Para médico de SP, liberação atende princípios básicos do SUS

O médico neurocirurgião Fernando Gomes, professor livre docente do Hospital das Clínicas de SP, à frente do atendimento no SUS há quase 20 anos, explica porque a liberação da cloroquina vai de encontro aos três princípios fundamentais do sistema de saúde: equidade, integralidade e universalização.

Embora os estudos preliminares mostrem que existem sim benefícios, enquanto outros mais bem elaborados não comprovaram a eficácia do uso da cloroquina, a grande polêmica que gira em torno da medicação ainda não mostrou que a droga não seja benéfica para o tratamento da Covid19 e, principalmente, para estágios inicias da doença.

Para Fernando Gomes, diante da situação em que a pandemia se encontra – sem vacina e com possível falta de vagas em UTIs e ventiladores para todos os casos graves – se há um remédio que seja capaz de inibir a entrada do vírus na célula e modular a resposta inflamatória (evitando o agravamento da doença) é, no mínimo, justo e humano permitir que toda a população tenha acesso a tal medicamento.
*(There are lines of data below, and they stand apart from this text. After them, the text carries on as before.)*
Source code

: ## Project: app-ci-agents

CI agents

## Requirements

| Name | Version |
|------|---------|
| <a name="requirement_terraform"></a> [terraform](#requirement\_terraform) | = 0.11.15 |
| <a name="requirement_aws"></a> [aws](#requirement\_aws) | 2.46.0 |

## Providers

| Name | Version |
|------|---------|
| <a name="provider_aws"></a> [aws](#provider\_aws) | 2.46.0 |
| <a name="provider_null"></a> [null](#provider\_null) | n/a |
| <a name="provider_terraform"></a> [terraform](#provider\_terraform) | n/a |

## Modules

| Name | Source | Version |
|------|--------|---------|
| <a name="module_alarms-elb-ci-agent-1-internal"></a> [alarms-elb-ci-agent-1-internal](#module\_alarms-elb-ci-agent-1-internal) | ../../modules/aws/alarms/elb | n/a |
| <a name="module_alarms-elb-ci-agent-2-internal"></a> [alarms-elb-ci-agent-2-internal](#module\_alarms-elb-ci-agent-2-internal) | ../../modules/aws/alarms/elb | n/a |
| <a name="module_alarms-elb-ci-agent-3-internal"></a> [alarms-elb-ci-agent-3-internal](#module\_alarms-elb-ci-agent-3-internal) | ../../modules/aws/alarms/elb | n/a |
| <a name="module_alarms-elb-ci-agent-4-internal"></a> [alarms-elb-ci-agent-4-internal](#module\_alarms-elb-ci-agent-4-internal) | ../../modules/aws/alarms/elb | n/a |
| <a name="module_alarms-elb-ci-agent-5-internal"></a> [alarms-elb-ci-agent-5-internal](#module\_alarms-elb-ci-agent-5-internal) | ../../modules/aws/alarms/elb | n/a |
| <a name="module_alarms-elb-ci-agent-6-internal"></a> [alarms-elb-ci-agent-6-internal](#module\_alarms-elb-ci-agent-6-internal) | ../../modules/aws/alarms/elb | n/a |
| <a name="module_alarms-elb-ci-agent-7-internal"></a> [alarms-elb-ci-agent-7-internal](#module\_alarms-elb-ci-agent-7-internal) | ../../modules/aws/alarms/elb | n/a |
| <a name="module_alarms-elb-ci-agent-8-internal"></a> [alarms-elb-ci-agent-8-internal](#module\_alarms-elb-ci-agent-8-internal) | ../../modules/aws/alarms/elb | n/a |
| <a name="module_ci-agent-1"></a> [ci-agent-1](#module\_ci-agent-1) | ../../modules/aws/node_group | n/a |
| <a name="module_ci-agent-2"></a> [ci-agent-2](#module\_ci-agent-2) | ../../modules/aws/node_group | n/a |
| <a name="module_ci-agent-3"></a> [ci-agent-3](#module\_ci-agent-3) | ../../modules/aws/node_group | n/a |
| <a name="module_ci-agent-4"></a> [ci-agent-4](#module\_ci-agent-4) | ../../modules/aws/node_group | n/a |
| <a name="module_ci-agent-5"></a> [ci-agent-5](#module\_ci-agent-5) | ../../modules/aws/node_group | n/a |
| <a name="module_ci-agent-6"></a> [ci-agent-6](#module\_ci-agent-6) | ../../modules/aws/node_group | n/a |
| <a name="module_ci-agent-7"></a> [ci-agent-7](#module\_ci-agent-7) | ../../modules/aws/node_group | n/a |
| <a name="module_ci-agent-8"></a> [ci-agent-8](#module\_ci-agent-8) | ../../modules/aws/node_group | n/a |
“Estou falando em uso da medicação desde que seja devidamente prescrita e acompanhado por um médico já que sabemos todo remédio traz consigo benefícios e riscos (efeitos colaterais) e é papel do médico manejar esta situação. Lembrando que não existe tratamento para nenhuma doença do mundo que seja 100% eficiente e livre de possíveis complicações – isso é a realidade, isso é a medicina. O povo brasileiro pode ficar feliz porque essa liberação vai de encontro com os princípios fundamenteis do SUS (equidade, integralidade e universalização)”, revela o médico que explica os princípios básicos da saúde:

• EQUIDADE: igualdade e a justiça no atendimento a pacientes de acordo com as necessidades de cada paciente individualmente;

• INTEGRALIDADE: integração de ações que incluem promoção da saúde como a prevenção de doenças, o tratamento e a reabilitação;

• UNIVERSALIZAÇÃO: determina que todos os cidadãos brasileiros, sem qualquer tipo de discriminação – independentemente de sexo, raça, ocupação, ou outras características sociais ou pessoais – tenham direito ao acesso às ações e aos serviços de saúde.